(Required action)
Rewrite the text of the items below with every "Fleming" changed to "Flemming" and everything else left as it is. Leave the pictures out of your answer.

★ ★ ★

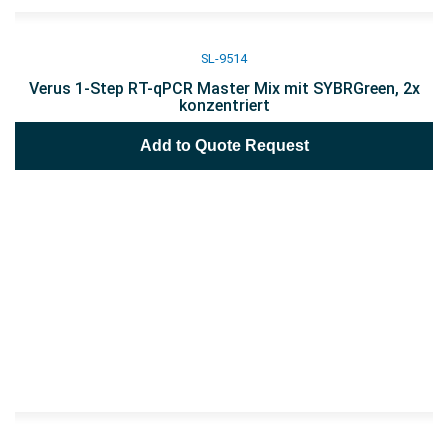
SL-9514
Verus 1-Step RT-qPCR Master Mix mit SYBRGreen, 2x
konzentriert
Add to Quote Request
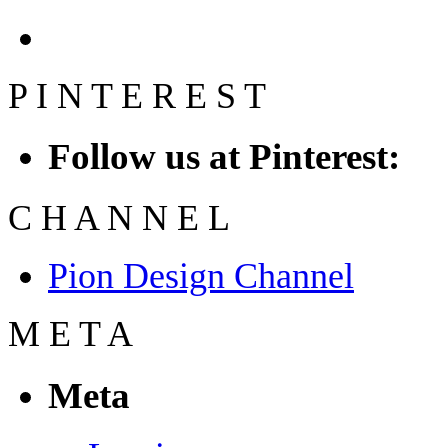
P
I
N
T
E
R
E
S
T
Follow us at Pinterest:
C
H
A
N
N
E
L
Pion Design Channel
M
E
T
A
Meta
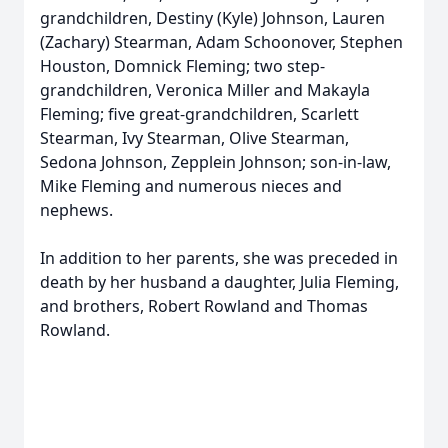
grandchildren, Destiny (Kyle) Johnson, Lauren
(Zachary) Stearman, Adam Schoonover, Stephen
Houston, Domnick Fleming; two step-
grandchildren, Veronica Miller and Makayla
Fleming; five great-grandchildren, Scarlett
Stearman, Ivy Stearman, Olive Stearman,
Sedona Johnson, Zepplein Johnson; son-in-law,
Mike Fleming and numerous nieces and
nephews.
In addition to her parents, she was preceded in
death by her husband a daughter, Julia Fleming,
and brothers, Robert Rowland and Thomas
Rowland.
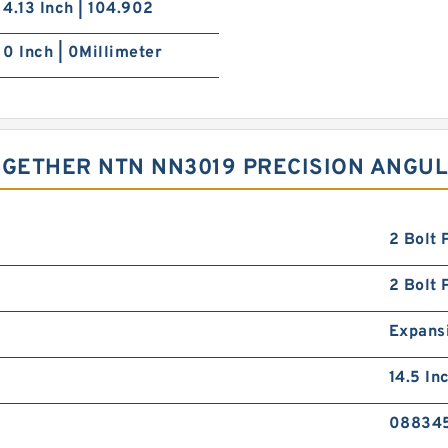
4.13 Inch | 104.902
0 Inch | 0Millimeter
GETHER NTN NN3019 PRECISION ANGU
2 Bolt 
2 Bolt 
Expans
14.5 In
08834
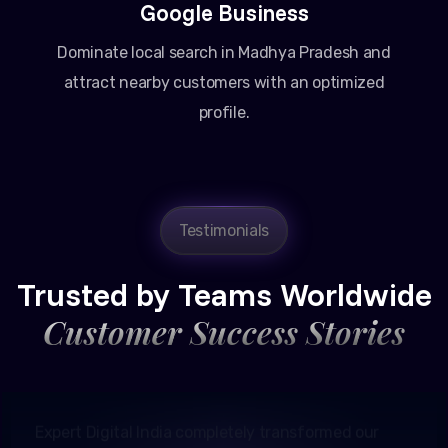
Google Business
Dominate local search in Madhya Pradesh and
attract nearby customers with an optimized
profile.
Testimonials
Amit Patel
Founder, Patel Real Estate
Trusted by Teams Worldwide
Customer Success Stories
Expert Digital India completely transformed our
online presence in Ahmedabad. Their Google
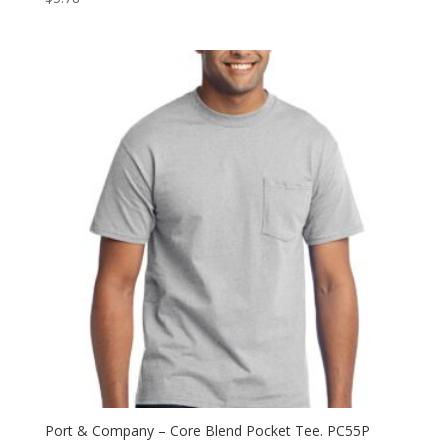
Port & Company – Core Blend Pocket Tee. PC55P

★ ★ ★

(Your response)
SL-9514
Verus 1-Step RT-qPCR Master Mix mit SYBRGreen, 2x
konzentriert
Add to Quote Request
P
I
N
T
E
R
E
S
T
Follow us at Pinterest:
C
H
A
N
N
E
L
Pion Design Channel
M
E
T
A
Meta
grandchildren, Destiny (Kyle) Johnson, Lauren
(Zachary) Stearman, Adam Schoonover, Stephen
Houston, Domnick Flemming; two step-
grandchildren, Veronica Miller and Makayla
Flemming; five great-grandchildren, Scarlett
Stearman, Ivy Stearman, Olive Stearman,
Sedona Johnson, Zepplein Johnson; son-in-law,
Mike Flemming and numerous nieces and
nephews.
In addition to her parents, she was preceded in
death by her husband a daughter, Julia Flemming,
and brothers, Robert Rowland and Thomas
Rowland.
4.13 Inch | 104.902
0 Inch | 0Millimeter
GETHER NTN NN3019 PRECISION ANGU
2 Bolt 
2 Bolt 
Expans
14.5 In
08834
Google Business
Dominate local search in Madhya Pradesh and
attract nearby customers with an optimized
profile.
Testimonials
Amit Patel
Founder, Patel Real Estate
Trusted by Teams Worldwide
Customer Success Stories
Expert Digital India completely transformed our
online presence in Ahmedabad. Their Google
Port & Company – Core Blend Pocket Tee. PC55P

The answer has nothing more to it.